32-2-204. Bylaws. (1) Contemporaneously with or immediately following the execution of said articles of incorporation provided for in 32-2-201, the incorporators then acting in the capacity of directors shall adopt appropriate bylaws to govern and prescribe the methods and the officers by whom the business of the association shall be conducted.
(2) The bylaws shall be in conformity with the provisions of this chapter and at all times during the regular hours of business shall be open to the inspection of the members at its principal place of business.
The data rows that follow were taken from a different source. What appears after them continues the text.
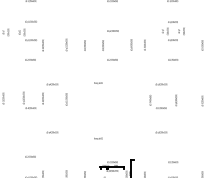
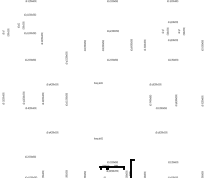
text at (30, 35) position: (30, 35) -> (29, 28)
text at (66, 44) position: (66, 44) -> (66, 57)
text at (161, 84) position: (161, 84) -> (155, 84)
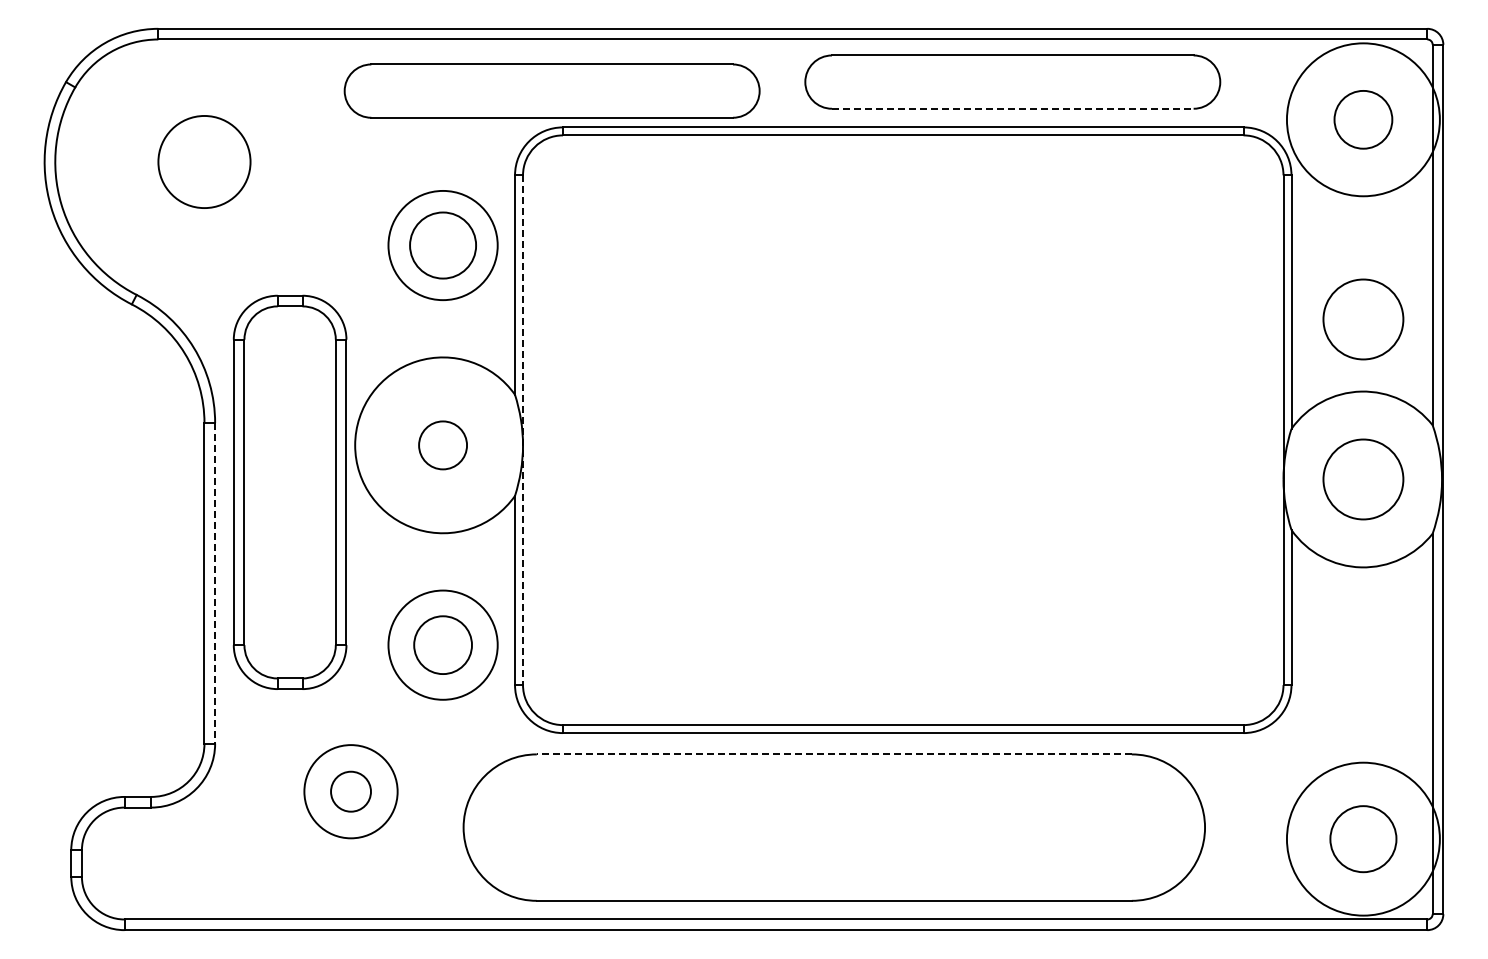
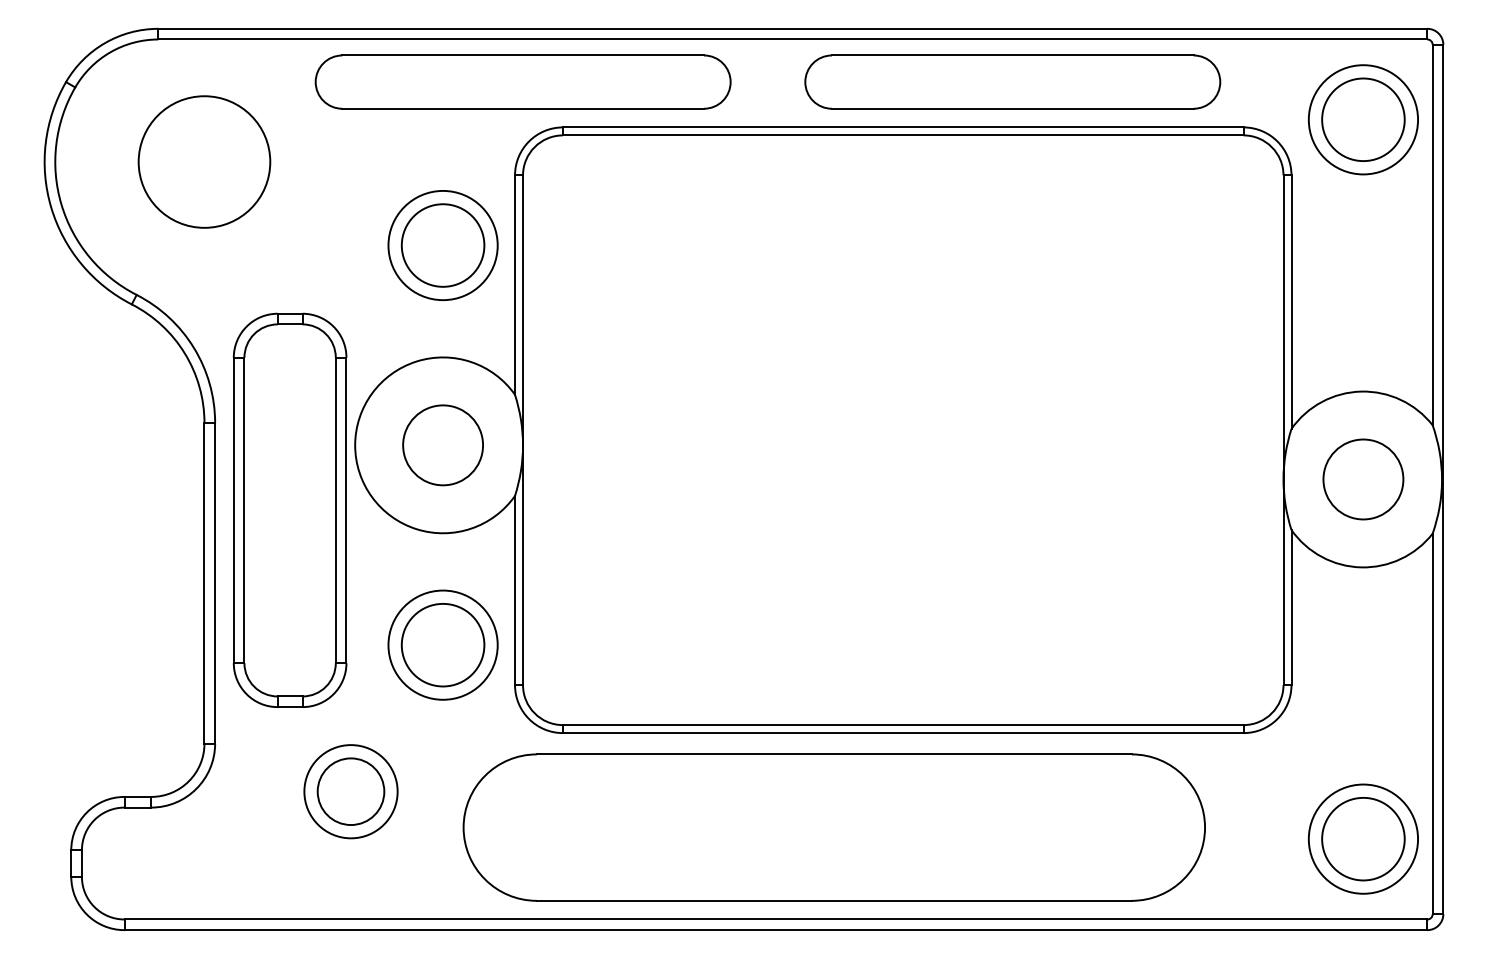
part at (551, 90) position: (551, 90) -> (522, 81)
line at (1012, 108): dashed -> solid
circle at (1362, 119) diameter: 153 px -> 109 px
circle at (1363, 119) diameter: 58 px -> 83 px
circle at (204, 161) diameter: 92 px -> 132 px
circle at (443, 245) diameter: 66 px -> 83 px
circle at (1363, 319): present -> none
line at (523, 430): dashed -> solid
circle at (442, 445) size: 50x51 px -> 82x83 px
part at (289, 491) position: (289, 491) -> (289, 509)
line at (215, 583): dashed -> solid
circle at (443, 645) diameter: 58 px -> 83 px
line at (834, 754): dashed -> solid
circle at (351, 791) diameter: 40 px -> 67 px
circle at (1362, 838) diameter: 153 px -> 109 px
circle at (1363, 839) diameter: 66 px -> 83 px
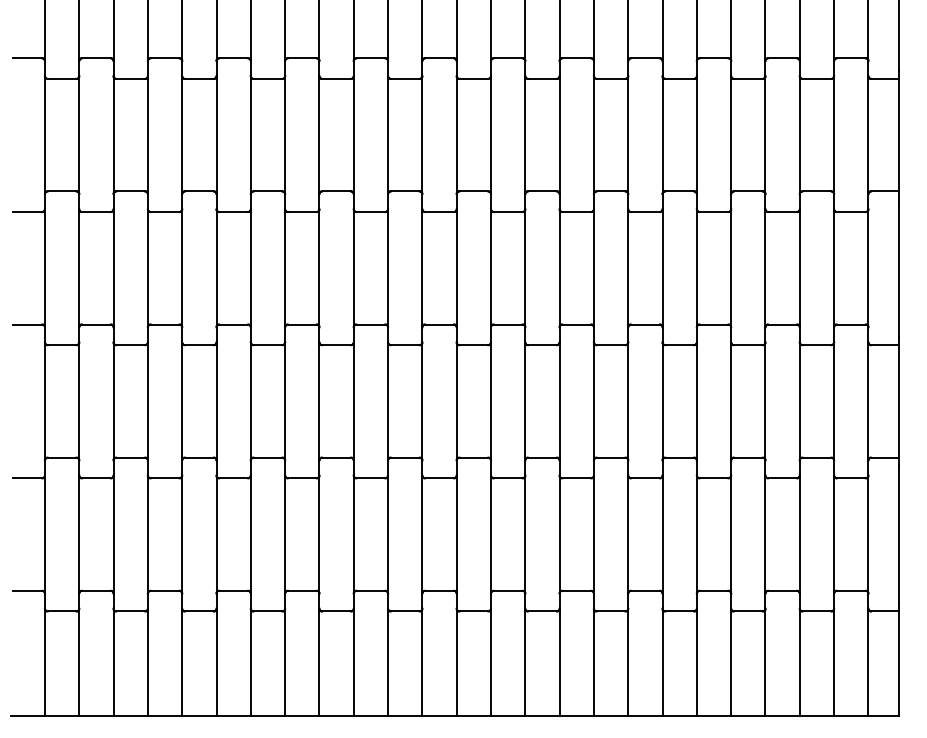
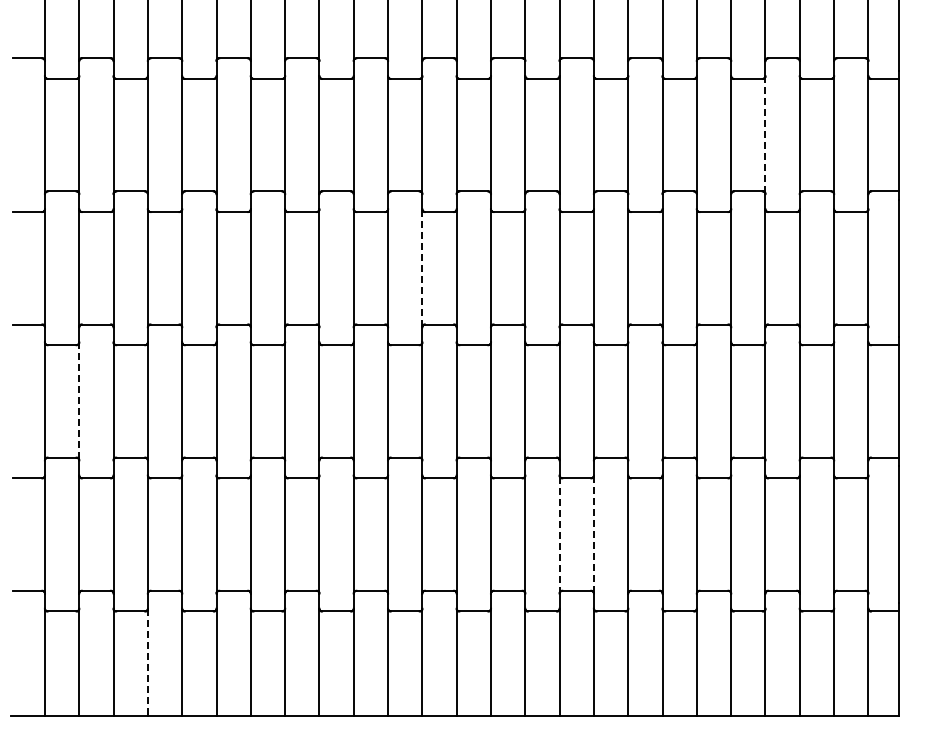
line at (765, 135): solid -> dashed
line at (422, 267): solid -> dashed
line at (79, 401): solid -> dashed
line at (559, 534): solid -> dashed
line at (593, 535): solid -> dashed
line at (147, 662): solid -> dashed
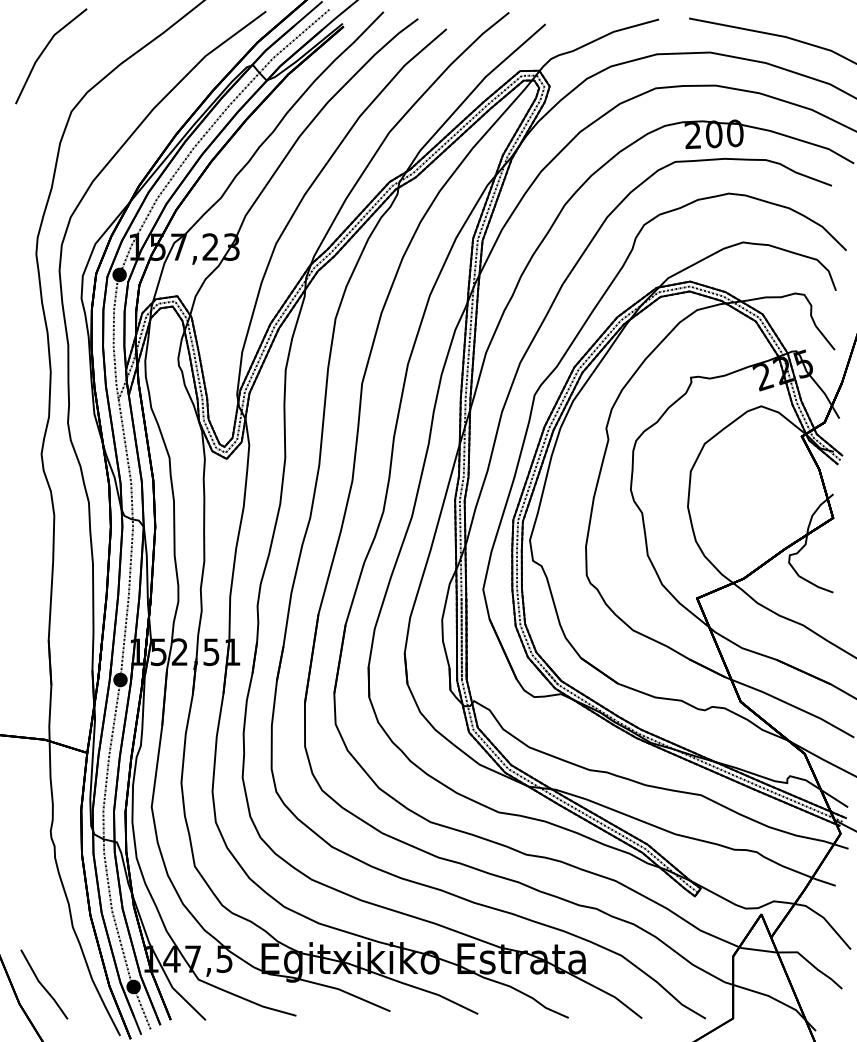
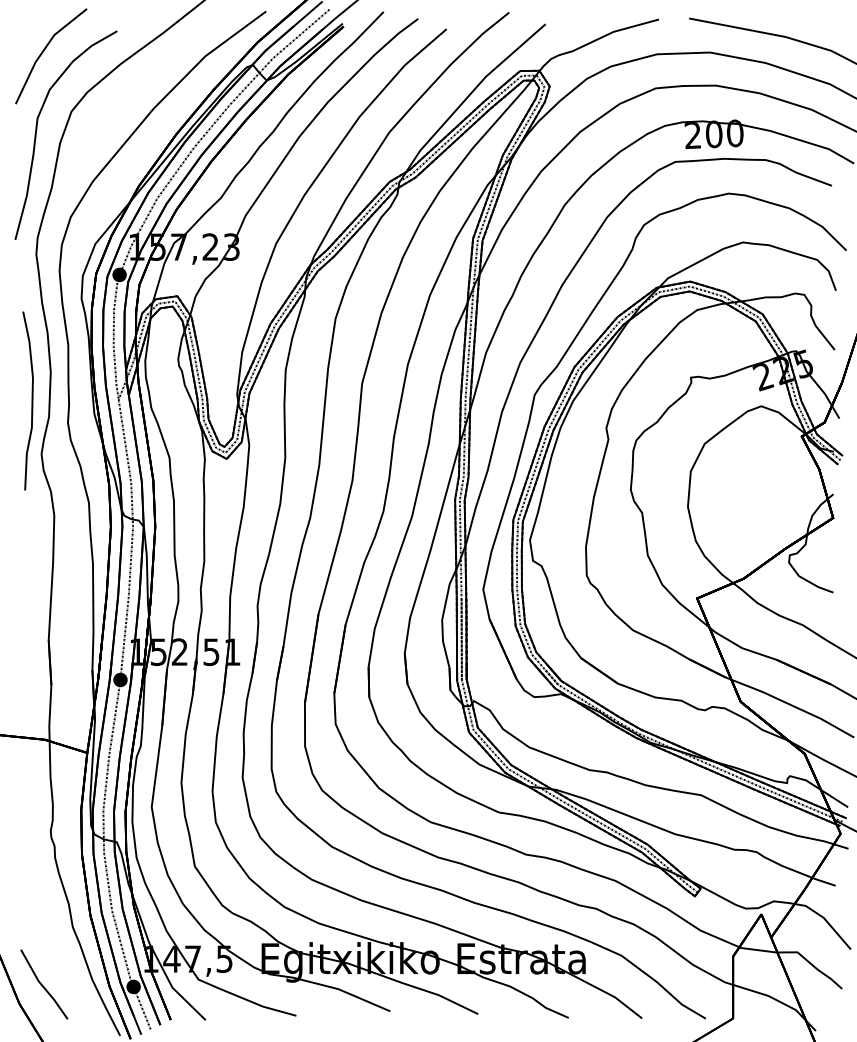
curve at (37, 130): none -> present
curve at (31, 400): none -> present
(3) The bylaws, among other things, shall especially provide for:
(a) the character and method of conducting the business of the association, with rules governing the addition of members, the sale of its shares, the amount of membership fee;
(b) the annual meeting of the shareholders;
(c) the annual election and qualification of directors and the term or period during which the directors shall serve, provided that the term or period for all directors shall not be less than 1 or more than 3 years and that the directors shall be so elected that as near as possible the term of an equal number shall expire each year;
(d) the appointment of officers;
(e) the adoption, ratification, and amendment of the bylaws, which adoption, ratification, and amendment may be made either by the stockholders or board of directors;
(f) the method of voting at such annual meeting; and
(g) the periodical investigation of the business and condition of such association.
(4) No bylaws and no change or amendment thereof shall be effective until first approved by the department, and no association shall commence the transaction of business as such until the bylaws are first approved by the department.
History: En. Sec. 5, Ch. 57, L. 1927; re-en. Sec. 6355.5, R.C.M. 1935; amd. Sec. 170, Ch. 431, L. 1975; R.C.M. 1947, 7-105.